Dwindling middle class
Economist Kamran Nadri told Tejarat News that years of sustained inflation have inflicted lasting damage on household finances.
“Economic pressure on low-income groups and the middle class may be tolerable for a short period, but when it persists for years, it leaves broad social and economic consequences,” he said.
“Since 2018, following the United States' withdrawal from the nuclear agreement, Iran has experienced average annual inflation of around 40 to 45 percent,” Nadri said. “During that period, wages did not increase in line with inflation under successive governments, and the purchasing power of the middle class has declined markedly.”
Economists caution that even if Iran reaches an agreement with the United States and the risk of military conflict subsides, inflation is unlikely to fall quickly.
Political economy researcher Kamal Athari told ILNA that even under the most optimistic scenario—including sanctions relief and removal of obstacles such as Iran’s inclusion on the Financial Action Task Force (FATF)—it would still take years for Iran to restore normal commercial relations with the global economy.

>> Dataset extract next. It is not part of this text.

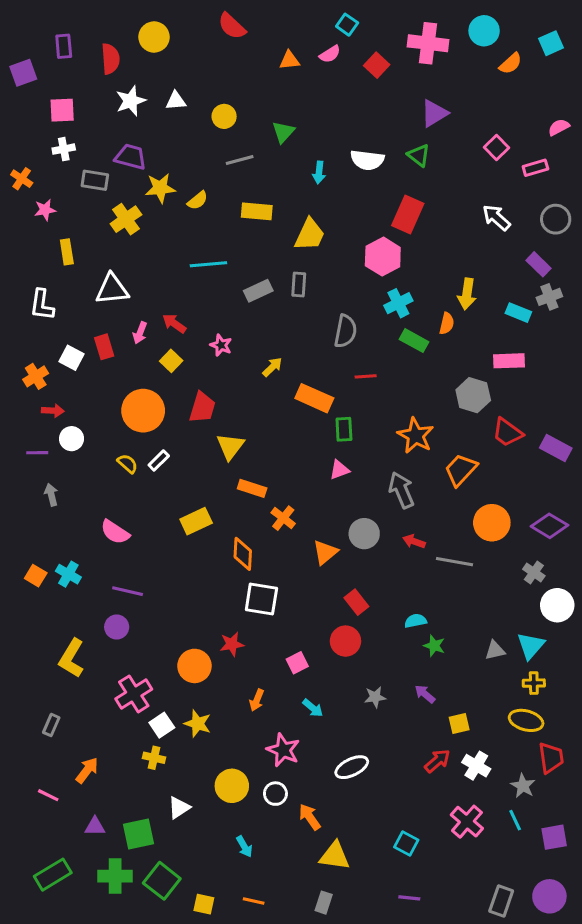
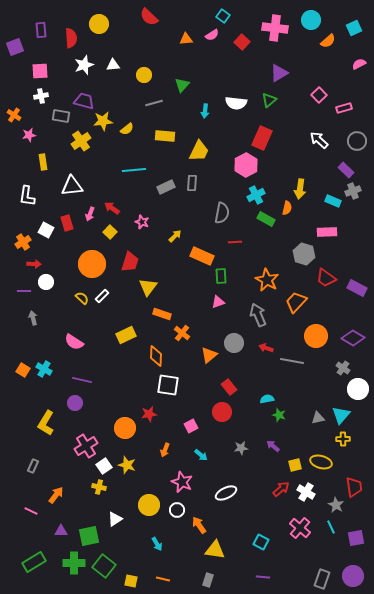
pink semicircle: (559, 127) -> (359, 64), moved
green triangle: (419, 155) -> (269, 100), turned 42
yellow ellipse: (526, 720) -> (321, 462), moved

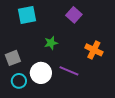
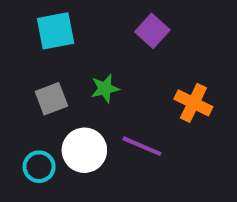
gray square: (13, 58) -> (51, 99), moved

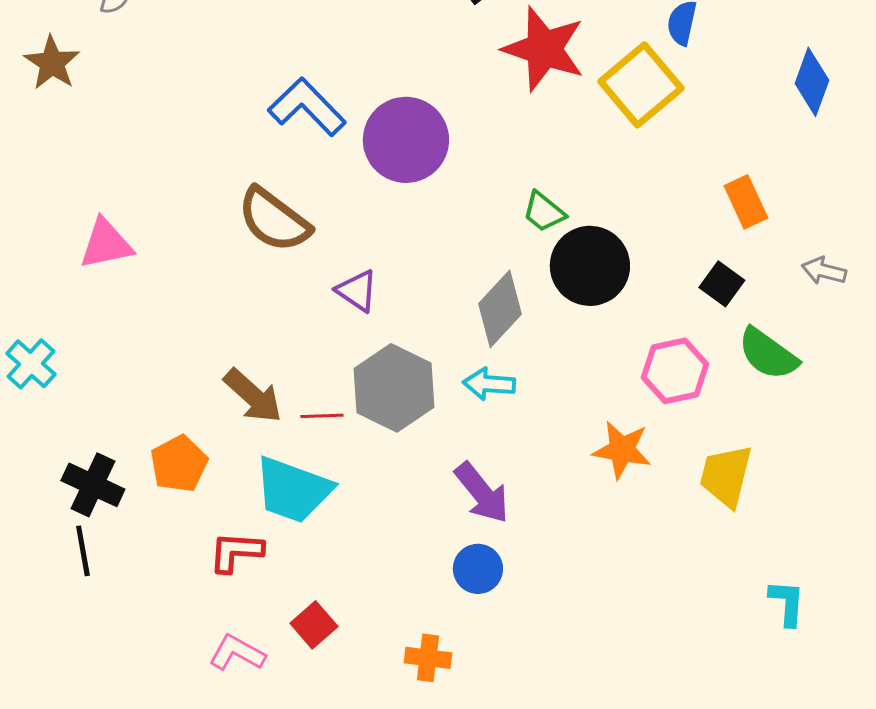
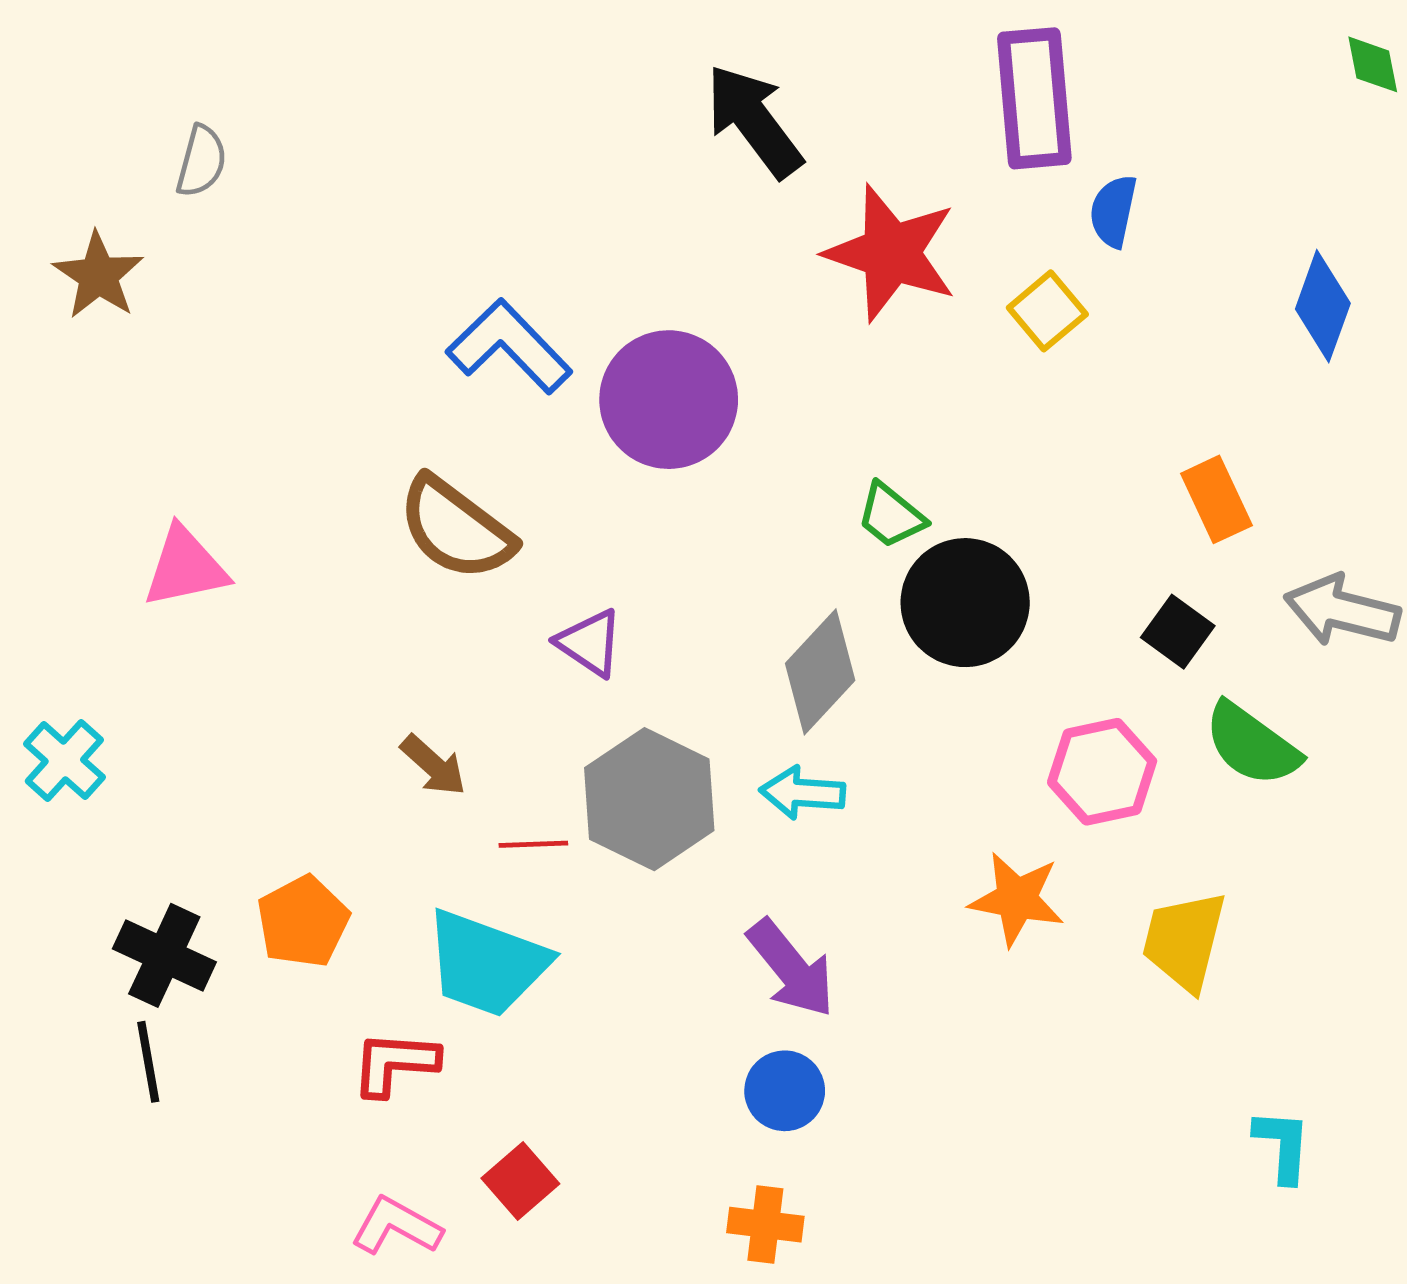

“Under such circumstances, inflation could eventually decline, but the process would not be rapid,” he said.
‘It’s all on Pezeshkian’
Growing concern over living standards has prompted renewed calls for additional government support.
Mohsen Bagheri, a board member of the Tehran Islamic Labour Councils' Coordination Council, told Khabar Online that wages, which were set in early April, should be revised upward in the coming months.
He also argued that the value of electronic food vouchers should increase, saying they have remained unchanged despite rising prices and earlier government promises.
The economic pressure has also become part of the wider battle over Iran’s political direction after the war.
Hardline critics who continue to advocate confrontation with the United States and Israel have blamed President Masoud Pezeshkian’s administration for the deteriorating situation.
“Pezeshkian destroyed the country,” one hardline user wrote on X. “He created limitless inflation. He allowed us to be deceived by the enemy three times. Zero achievements, countless losses.”
Others have pushed back, arguing that continued calls for confrontation ignore the country’s worsening economic reality.
“Families are literally being destroyed, education, healthcare, housing, inflation, employment, and every economic indicator point to a bleak future,” one user wrote. “Yet some profiteers have forgotten the suffering of the people and keep calling for more war.”